::: Dataset excerpts :::
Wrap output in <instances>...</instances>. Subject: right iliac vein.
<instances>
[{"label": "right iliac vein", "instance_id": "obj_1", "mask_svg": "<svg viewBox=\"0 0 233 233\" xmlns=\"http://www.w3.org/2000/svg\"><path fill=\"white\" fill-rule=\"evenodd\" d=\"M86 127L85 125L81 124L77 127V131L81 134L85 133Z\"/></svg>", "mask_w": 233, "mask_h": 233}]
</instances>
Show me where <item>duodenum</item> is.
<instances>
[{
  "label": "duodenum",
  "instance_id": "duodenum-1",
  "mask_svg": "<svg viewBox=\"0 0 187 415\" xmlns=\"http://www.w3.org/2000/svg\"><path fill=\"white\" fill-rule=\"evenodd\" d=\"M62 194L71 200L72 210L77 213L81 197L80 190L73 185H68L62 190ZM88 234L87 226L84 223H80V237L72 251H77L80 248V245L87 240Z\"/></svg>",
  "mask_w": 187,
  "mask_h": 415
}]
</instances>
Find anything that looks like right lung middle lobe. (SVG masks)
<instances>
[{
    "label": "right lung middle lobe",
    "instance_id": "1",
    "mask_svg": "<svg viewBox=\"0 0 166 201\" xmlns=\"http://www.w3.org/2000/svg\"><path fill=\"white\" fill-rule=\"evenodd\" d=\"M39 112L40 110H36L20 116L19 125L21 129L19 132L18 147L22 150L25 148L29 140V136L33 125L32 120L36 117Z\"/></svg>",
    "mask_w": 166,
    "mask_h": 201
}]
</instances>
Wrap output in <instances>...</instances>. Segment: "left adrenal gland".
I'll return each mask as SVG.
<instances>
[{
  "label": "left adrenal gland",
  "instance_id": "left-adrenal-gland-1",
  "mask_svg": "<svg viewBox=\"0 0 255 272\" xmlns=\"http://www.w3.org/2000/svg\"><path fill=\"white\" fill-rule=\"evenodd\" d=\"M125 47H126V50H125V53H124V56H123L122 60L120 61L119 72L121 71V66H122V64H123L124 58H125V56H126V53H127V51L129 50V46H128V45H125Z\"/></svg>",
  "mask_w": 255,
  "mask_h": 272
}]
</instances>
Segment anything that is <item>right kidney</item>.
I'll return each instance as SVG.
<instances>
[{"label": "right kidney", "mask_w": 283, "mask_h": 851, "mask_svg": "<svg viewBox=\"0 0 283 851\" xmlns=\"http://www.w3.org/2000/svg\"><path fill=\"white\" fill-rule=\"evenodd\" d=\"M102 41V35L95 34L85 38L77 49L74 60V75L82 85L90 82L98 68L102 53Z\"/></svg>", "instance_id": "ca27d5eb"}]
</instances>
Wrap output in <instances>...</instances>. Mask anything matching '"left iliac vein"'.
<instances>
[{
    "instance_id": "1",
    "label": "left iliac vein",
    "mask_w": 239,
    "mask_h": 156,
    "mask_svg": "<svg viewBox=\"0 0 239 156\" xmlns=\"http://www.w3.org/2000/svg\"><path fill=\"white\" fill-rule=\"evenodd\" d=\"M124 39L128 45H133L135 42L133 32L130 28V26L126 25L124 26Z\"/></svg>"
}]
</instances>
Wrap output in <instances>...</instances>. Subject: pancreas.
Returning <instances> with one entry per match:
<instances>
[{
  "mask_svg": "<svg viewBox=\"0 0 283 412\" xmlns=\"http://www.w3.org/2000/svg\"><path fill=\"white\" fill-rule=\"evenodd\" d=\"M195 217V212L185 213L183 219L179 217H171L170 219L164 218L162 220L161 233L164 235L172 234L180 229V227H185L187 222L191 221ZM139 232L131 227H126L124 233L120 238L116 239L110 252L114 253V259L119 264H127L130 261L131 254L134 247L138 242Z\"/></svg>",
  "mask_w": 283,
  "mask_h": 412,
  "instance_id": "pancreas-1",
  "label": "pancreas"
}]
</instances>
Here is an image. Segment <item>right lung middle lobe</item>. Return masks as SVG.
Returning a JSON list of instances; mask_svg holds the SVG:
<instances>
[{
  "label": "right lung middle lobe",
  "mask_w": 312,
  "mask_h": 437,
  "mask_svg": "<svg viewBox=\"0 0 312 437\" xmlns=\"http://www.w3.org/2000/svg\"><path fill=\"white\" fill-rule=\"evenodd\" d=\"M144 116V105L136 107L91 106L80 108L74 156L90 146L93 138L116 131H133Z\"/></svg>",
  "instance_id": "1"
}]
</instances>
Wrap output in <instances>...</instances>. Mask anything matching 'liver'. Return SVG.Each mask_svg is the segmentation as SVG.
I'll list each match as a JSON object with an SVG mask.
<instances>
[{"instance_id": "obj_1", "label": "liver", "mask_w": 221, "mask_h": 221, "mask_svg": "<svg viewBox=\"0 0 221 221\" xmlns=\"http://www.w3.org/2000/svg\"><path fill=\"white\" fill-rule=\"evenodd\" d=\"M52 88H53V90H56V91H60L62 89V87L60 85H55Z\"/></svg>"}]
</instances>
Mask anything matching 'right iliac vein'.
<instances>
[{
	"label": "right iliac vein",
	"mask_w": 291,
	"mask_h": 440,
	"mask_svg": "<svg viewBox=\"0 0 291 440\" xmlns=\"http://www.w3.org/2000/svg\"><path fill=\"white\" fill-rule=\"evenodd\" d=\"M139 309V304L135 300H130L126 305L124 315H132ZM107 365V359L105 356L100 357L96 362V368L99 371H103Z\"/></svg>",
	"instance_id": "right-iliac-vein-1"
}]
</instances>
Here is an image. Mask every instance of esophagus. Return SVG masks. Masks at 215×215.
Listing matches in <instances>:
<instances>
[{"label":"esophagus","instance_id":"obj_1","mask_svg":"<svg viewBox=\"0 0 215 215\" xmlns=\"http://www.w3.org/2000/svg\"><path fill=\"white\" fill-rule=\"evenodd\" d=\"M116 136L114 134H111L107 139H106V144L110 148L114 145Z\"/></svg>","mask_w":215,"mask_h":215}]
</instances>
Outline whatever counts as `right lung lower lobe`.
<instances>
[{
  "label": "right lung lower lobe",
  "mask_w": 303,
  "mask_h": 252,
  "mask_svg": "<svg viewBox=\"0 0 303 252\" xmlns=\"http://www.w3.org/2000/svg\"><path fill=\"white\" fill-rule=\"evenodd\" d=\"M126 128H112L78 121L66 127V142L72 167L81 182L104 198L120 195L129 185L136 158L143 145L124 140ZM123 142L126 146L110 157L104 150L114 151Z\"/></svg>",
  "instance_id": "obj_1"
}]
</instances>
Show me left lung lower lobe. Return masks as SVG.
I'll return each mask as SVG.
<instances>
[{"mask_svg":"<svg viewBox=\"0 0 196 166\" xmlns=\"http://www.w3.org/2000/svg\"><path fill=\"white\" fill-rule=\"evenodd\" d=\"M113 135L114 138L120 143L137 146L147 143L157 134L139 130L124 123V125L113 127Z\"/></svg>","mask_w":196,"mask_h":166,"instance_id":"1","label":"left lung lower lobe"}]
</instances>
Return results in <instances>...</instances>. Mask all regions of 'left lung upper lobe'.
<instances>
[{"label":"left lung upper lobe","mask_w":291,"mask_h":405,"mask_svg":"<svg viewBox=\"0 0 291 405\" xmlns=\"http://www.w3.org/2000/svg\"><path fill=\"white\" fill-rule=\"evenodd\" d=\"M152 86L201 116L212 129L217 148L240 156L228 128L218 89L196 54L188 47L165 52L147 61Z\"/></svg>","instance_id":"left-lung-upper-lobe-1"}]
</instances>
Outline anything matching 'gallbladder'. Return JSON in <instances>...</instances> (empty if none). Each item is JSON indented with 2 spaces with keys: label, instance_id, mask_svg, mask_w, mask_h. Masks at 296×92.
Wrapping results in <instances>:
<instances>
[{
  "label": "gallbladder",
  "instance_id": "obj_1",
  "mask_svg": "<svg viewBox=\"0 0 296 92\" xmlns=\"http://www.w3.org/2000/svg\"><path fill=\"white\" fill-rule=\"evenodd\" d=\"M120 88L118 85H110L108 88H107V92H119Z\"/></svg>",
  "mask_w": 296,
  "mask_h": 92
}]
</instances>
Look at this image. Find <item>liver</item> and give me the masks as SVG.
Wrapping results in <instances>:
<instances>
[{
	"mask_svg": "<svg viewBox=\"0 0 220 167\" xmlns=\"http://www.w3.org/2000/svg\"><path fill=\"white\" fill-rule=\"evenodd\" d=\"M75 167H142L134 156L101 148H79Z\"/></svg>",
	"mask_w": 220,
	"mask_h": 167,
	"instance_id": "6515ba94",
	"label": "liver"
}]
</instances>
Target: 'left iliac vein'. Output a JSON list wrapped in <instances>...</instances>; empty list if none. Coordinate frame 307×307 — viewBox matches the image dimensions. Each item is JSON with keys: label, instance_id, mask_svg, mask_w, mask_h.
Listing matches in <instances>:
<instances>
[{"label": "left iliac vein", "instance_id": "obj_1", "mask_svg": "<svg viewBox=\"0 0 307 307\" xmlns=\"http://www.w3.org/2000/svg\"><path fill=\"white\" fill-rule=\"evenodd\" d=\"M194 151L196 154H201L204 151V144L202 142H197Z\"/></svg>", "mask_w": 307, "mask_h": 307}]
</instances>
:::
# Exercise directions
Format the lines of the listing above as a JSON list of strings, one string per line with blank lines omitted. Begin at the line that contains "Outline anything matching" and stop after the final line of the listing.

# Written reply
[
  "Outline anything matching 'gallbladder'. Return JSON in <instances>...</instances> (empty if none). Each item is JSON indented with 2 spaces with keys: label, instance_id, mask_svg, mask_w, mask_h. Masks at 296×92.",
  "Wrapping results in <instances>:",
  "<instances>",
  "[{",
  "  \"label\": \"gallbladder\",",
  "  \"instance_id\": \"obj_1\",",
  "  \"mask_svg\": \"<svg viewBox=\\\"0 0 296 92\\\" xmlns=\\\"http://www.w3.org/2000/svg\\\"><path fill=\\\"white\\\" fill-rule=\\\"evenodd\\\" d=\\\"M120 88L118 85H110L108 88H107V92H119Z\\\"/></svg>\",",
  "  \"mask_w\": 296,",
  "  \"mask_h\": 92",
  "}]",
  "</instances>",
  "Look at this image. Find <item>liver</item> and give me the masks as SVG.",
  "Wrapping results in <instances>:",
  "<instances>",
  "[{",
  "\t\"mask_svg\": \"<svg viewBox=\\\"0 0 220 167\\\" xmlns=\\\"http://www.w3.org/2000/svg\\\"><path fill=\\\"white\\\" fill-rule=\\\"evenodd\\\" d=\\\"M75 167H142L134 156L101 148H79Z\\\"/></svg>\",",
  "\t\"mask_w\": 220,",
  "\t\"mask_h\": 167,",
  "\t\"instance_id\": \"6515ba94\",",
  "\t\"label\": \"liver\"",
  "}]",
  "</instances>",
  "Target: 'left iliac vein'. Output a JSON list wrapped in <instances>...</instances>; empty list if none. Coordinate frame 307×307 — viewBox matches the image dimensions. Each item is JSON with keys: label, instance_id, mask_svg, mask_w, mask_h.",
  "Listing matches in <instances>:",
  "<instances>",
  "[{\"label\": \"left iliac vein\", \"instance_id\": \"obj_1\", \"mask_svg\": \"<svg viewBox=\\\"0 0 307 307\\\" xmlns=\\\"http://www.w3.org/2000/svg\\\"><path fill=\\\"white\\\" fill-rule=\\\"evenodd\\\" d=\\\"M194 151L196 154H201L204 151V144L202 142H197Z\\\"/></svg>\", \"mask_w\": 307, \"mask_h\": 307}]",
  "</instances>"
]